Armchair fight fans got to see what all the fuss is about when highlights were screened of their last show, held at the O2 Indigo in June.
The channel reports the hour-long programme rated well – only one show pulled in more viewers that week – and viewers saw Sweeney and George power to spectacular knockouts.
George captured the world lightweight title at the fourth attempt by ironing out Liam Cullen inside a round with a thunderous right hand, while Sweeney kept his world middleweight title by flattening Kris Tresize.
Sweeney now drops down to lightweight in a bid to become the sport’s first three-weight world champion.
The 34 year old from Sligo is bareknuckle boxing’s star, a slightly unhinged Traveller with a crazy, unfathomable way of boxing.
“I have a unique style,” he said, “and if you look at my record, it works !
“It’s all about speed, movement of my hands – and distraction.
“People who fight me start thinking: ‘What’s he doing ? Where are the punches coming from ?’ and you can’t do that when you’re fighting.
“It’s all about making them think about what I’m doing and then punishing them, countering them.
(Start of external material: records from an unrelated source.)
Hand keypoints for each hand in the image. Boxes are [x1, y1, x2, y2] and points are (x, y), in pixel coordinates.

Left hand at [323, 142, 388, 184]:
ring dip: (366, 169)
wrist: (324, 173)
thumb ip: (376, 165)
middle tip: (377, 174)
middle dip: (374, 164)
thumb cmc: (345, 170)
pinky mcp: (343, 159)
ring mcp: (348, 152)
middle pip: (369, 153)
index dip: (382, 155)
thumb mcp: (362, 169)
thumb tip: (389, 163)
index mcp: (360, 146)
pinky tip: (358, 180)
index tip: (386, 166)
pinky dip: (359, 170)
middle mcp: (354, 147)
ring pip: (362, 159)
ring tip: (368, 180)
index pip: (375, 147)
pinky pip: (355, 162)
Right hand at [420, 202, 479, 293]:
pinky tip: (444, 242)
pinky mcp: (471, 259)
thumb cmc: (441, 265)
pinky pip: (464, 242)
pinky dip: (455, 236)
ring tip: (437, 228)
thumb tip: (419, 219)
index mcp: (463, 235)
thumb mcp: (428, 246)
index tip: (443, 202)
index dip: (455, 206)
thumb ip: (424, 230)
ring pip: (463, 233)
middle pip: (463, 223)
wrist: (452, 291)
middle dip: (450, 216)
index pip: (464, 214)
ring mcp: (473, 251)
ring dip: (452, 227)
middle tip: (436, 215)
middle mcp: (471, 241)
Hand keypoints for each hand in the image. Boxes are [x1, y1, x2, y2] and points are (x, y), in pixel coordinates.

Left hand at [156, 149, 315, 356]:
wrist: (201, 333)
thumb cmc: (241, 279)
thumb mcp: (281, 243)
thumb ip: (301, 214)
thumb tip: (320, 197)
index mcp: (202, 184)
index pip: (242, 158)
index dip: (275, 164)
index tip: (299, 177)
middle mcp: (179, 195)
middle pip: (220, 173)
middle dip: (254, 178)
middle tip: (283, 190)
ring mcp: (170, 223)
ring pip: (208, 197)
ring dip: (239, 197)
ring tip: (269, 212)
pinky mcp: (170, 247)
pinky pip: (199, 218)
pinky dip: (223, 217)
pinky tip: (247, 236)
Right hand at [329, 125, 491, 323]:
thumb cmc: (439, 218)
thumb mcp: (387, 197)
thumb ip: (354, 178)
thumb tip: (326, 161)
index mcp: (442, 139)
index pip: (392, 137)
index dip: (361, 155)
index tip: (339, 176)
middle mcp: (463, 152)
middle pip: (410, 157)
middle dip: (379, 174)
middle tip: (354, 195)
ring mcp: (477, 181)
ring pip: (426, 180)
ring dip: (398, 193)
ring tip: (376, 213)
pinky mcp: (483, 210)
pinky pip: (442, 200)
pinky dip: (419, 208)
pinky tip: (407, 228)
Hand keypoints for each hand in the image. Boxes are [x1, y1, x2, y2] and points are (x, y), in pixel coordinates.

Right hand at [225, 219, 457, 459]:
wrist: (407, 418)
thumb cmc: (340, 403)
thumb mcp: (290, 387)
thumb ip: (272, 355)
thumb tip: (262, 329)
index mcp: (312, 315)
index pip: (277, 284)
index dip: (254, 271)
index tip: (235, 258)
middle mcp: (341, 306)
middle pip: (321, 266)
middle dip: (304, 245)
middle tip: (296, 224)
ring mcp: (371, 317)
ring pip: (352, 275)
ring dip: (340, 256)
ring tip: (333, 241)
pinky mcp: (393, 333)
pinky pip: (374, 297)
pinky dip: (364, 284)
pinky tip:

My style has always been about pushing opponents back, making them throw the first punch and then countering – and it works in bareknuckle boxing.”
Sweeney accepts it’s getting tougher at the top. “When we first started, a lot of the fighters were just pub brawlers and I could use my skills to beat them,’’ he said.
“But they are all athletes now, ex UFC fighters and ex professional boxers, and there’s talent coming through as well.”